Endpoint security remains a constant challenge for organizations 25 to 30 years later. Even in the 90s when things were much simpler, understanding what was attached to a corporate network was a seemingly insurmountable task—and that was with good port security. Today, not only do organizations manage, maintain, and secure the devices they issue but also, so much business is conducted on personal devices operating within a network that is under constant change. Factor SaaS and cloud services into the mix, and it gets even more daunting. It’s no wonder that endpoint security and data protection remain a constant battle for most organizations today.
Understanding inventory and what should or should not be part of the corporate ecosystem, control over those endpoints, incident response, policy, compliance, malware … The list of challenges is at best constant, at worst, ever-growing. It’s not a new problem but one that remains difficult to solve. It seems that infrastructure and security teams are relegated to robust reactive measures (e.g., incident response) when proactive measures are undermined by careless or thoughtless users.
There is a certain level of irony in the fact that APIs (application programming interfaces) are often referred to as endpoints as well. Architecturally, APIs are designed to make software more extensible and offer flexibility to unique and custom use cases. Each API is defined as a contract, which accepts certain input and provides certain output. Most modern software leverages private APIs to proffer out-of-the-box functionality as well as public APIs, which users of the software may interact with to extend functionality or cater to their own specific use case.
Much like physical (or virtual) machines on a network, APIs represent a significant viable attack surface area for would-be attackers. What’s more, command and control over APIs, how they’re built, what security mechanisms they employ, the data they expose, and how and when they are released or sunset is an increasingly challenging problem that organizations are forced to deal with.
Security teams often aren’t advanced enough to look into what developers are deploying; documentation of APIs is often lacking; version control is often missing; and as a result, the underbelly of deployed applications is (unintentionally) exposed. Some security reports suggest that 40 to 50 percent of organizations have experienced an API breach in the last year, and research also suggests that an overwhelming volume of API traffic is malicious. Well-known companies like Peloton, LinkedIn, Experian, and John Deere have all dealt with the fallout of API security challenges.
For the developer audience that may be interested in common weaknesses of APIs and how they’re built insecurely, consider reviewing the OWASP API Security Project. For the security architects and risk managers, there are a couple of obvious first steps to gain ground on the API challenge.

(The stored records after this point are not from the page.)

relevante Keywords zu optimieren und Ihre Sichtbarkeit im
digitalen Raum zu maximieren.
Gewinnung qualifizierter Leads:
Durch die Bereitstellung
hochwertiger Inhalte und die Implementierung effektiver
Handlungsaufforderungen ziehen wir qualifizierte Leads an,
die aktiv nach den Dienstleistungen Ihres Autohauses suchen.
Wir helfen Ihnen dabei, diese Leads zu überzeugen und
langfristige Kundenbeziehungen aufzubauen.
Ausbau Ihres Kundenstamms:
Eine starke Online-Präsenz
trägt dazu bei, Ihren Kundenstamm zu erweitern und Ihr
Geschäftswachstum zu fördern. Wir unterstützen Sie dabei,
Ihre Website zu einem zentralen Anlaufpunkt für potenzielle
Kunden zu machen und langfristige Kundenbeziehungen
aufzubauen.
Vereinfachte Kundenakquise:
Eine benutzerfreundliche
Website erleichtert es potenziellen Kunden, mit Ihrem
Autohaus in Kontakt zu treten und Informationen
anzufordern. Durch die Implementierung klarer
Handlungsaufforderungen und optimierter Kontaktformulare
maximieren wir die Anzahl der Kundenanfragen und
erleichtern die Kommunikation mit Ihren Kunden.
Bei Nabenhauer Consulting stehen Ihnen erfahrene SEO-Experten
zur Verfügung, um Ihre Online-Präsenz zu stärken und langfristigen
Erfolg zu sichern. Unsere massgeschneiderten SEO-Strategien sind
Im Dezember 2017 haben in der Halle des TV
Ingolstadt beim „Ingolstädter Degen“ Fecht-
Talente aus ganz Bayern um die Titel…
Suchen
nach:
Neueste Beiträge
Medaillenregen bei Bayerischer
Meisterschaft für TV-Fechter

First, you cannot protect, regulate, or inspect what you don’t know about. Discovery, much like infrastructure endpoint security, is a very critical first step. Second, once you know what’s out there, you need to gain an understanding of what type of data may be exposed by these APIs. APIs that expose sensitive data should be known, documented, and properly secured. Lastly, find out what exploitable weaknesses or vulnerabilities may be lurking in the implementation of that API (see OWASP API Security Project).
Seems easy, right?
Most security tooling for API security lives in runtime space. This means these tools can examine, in real-time, API calls and the data that these APIs are delivering. But in many cases, this is too late. These tools support a reactionary model that relies on stopping malicious actors just in time, if at all, and they are less capable of detecting data sensitivity concerns or vulnerabilities in the implementation of an API.

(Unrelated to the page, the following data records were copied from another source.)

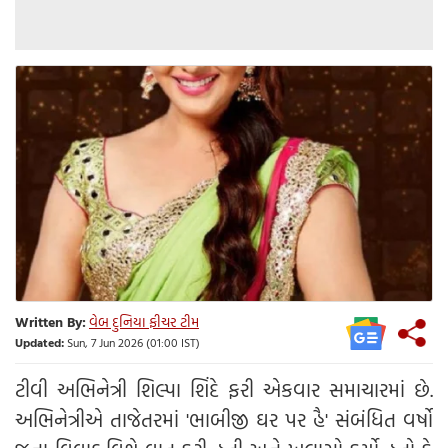
Written By:
વેબ દુનિયા ફીચર ટીમ
Updated:
Sun, 7 Jun 2026 (01:00 IST)
ટીવી અભિનેત્રી શિલ્પા શિંદે ફરી એકવાર સમાચારમાં છે.
અભિનેત્રીએ તાજેતરમાં 'ભાબીજી ઘર પર હૈ' સંબંધિત વર્ષો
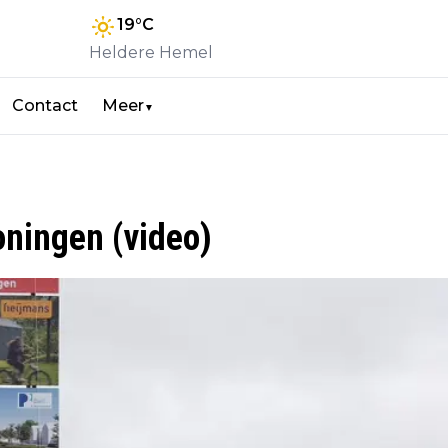
19
°C
Heldere Hemel
Contact
Meer
▼
ningen (video)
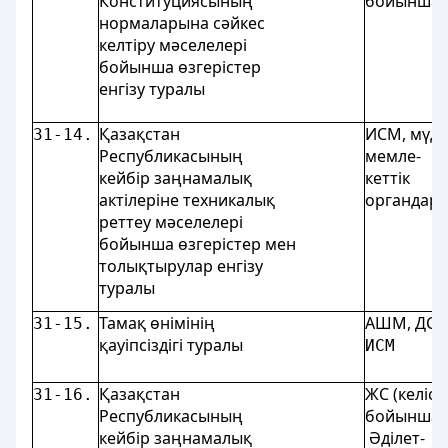
Конституциясының
бойынша)
нормаларына сәйкес
келтіру мәселелері
бойынша өзгерістер
енгізу туралы
Қазақстан
ИСМ, мүдд
31-14.
Республикасының
мемле-
кейбір заңнамалық
кеттік
актілеріне техникалық
органдар
реттеу мәселелері
бойынша өзгерістер мен
толықтырулар енгізу
туралы
Тамақ өнімінің
АШМ, ДС
31-15.
қауіпсіздігі туралы
ИСМ
Қазақстан
ЖС (келісі
31-16.
Республикасының
бойынша)
кейбір заңнамалық
Әділет-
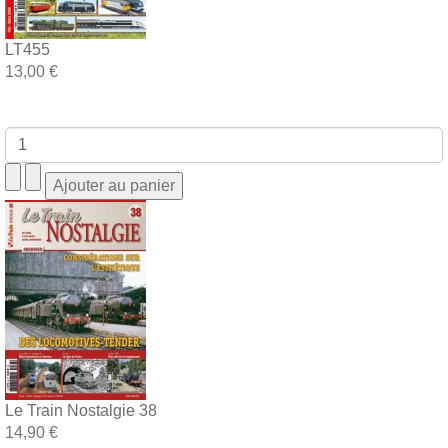
LT455
13,00 €
Le Train Nostalgie 38
14,90 €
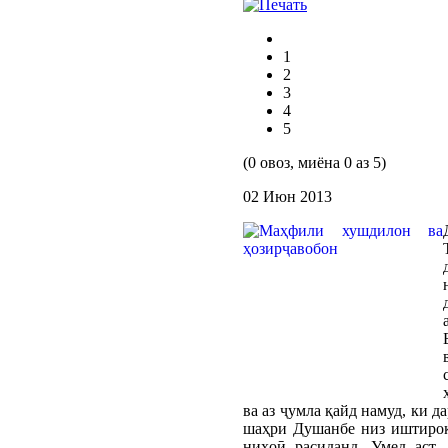
1
2
3
4
5
(0 овоз, миёна 0 аз 5)
02 Июн 2013
ва аз ҷумла қайд намуд, ки д
шаҳри Душанбе низ иштирок
ниҳоӣ расиданд. Умед аст,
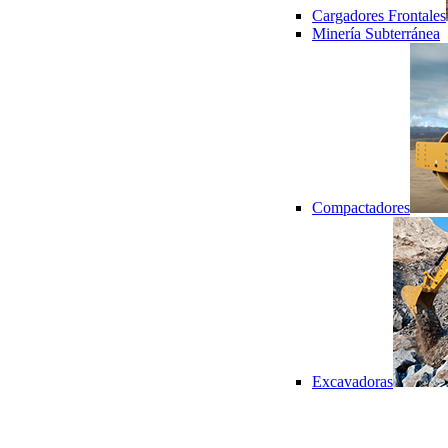
Cargadores Frontales
Minería Subterránea
Compactadores
Excavadoras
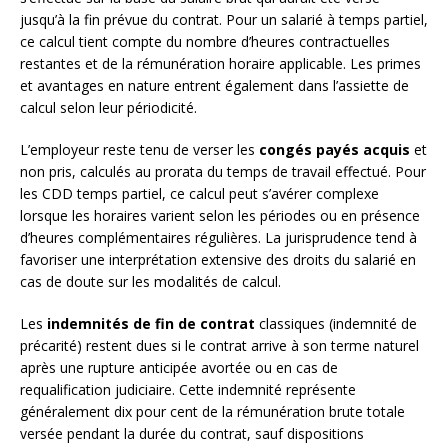
jusqu’à la fin prévue du contrat. Pour un salarié à temps partiel,
ce calcul tient compte du nombre d’heures contractuelles
restantes et de la rémunération horaire applicable. Les primes
et avantages en nature entrent également dans l’assiette de
calcul selon leur périodicité.
L’employeur reste tenu de verser les
congés payés acquis
et
non pris, calculés au prorata du temps de travail effectué. Pour
les CDD temps partiel, ce calcul peut s’avérer complexe
lorsque les horaires varient selon les périodes ou en présence
d’heures complémentaires régulières. La jurisprudence tend à
favoriser une interprétation extensive des droits du salarié en
cas de doute sur les modalités de calcul.
Les
indemnités de fin de contrat
classiques (indemnité de
précarité) restent dues si le contrat arrive à son terme naturel
après une rupture anticipée avortée ou en cas de
requalification judiciaire. Cette indemnité représente
généralement dix pour cent de la rémunération brute totale
versée pendant la durée du contrat, sauf dispositions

A better way to do API security is to shift left and look at the code developers are writing. With this approach, discovery, data sensitivity issues, and exploitable vulnerabilities in API code can be identified simply by interrogating code stored in a repository. All this can be done well before any APIs are deployed in a production environment. The opportunity to trap security issues well before they are a legitimate risk, and when they’re cheaper to fix, is significant and a game-changer in the API-security space.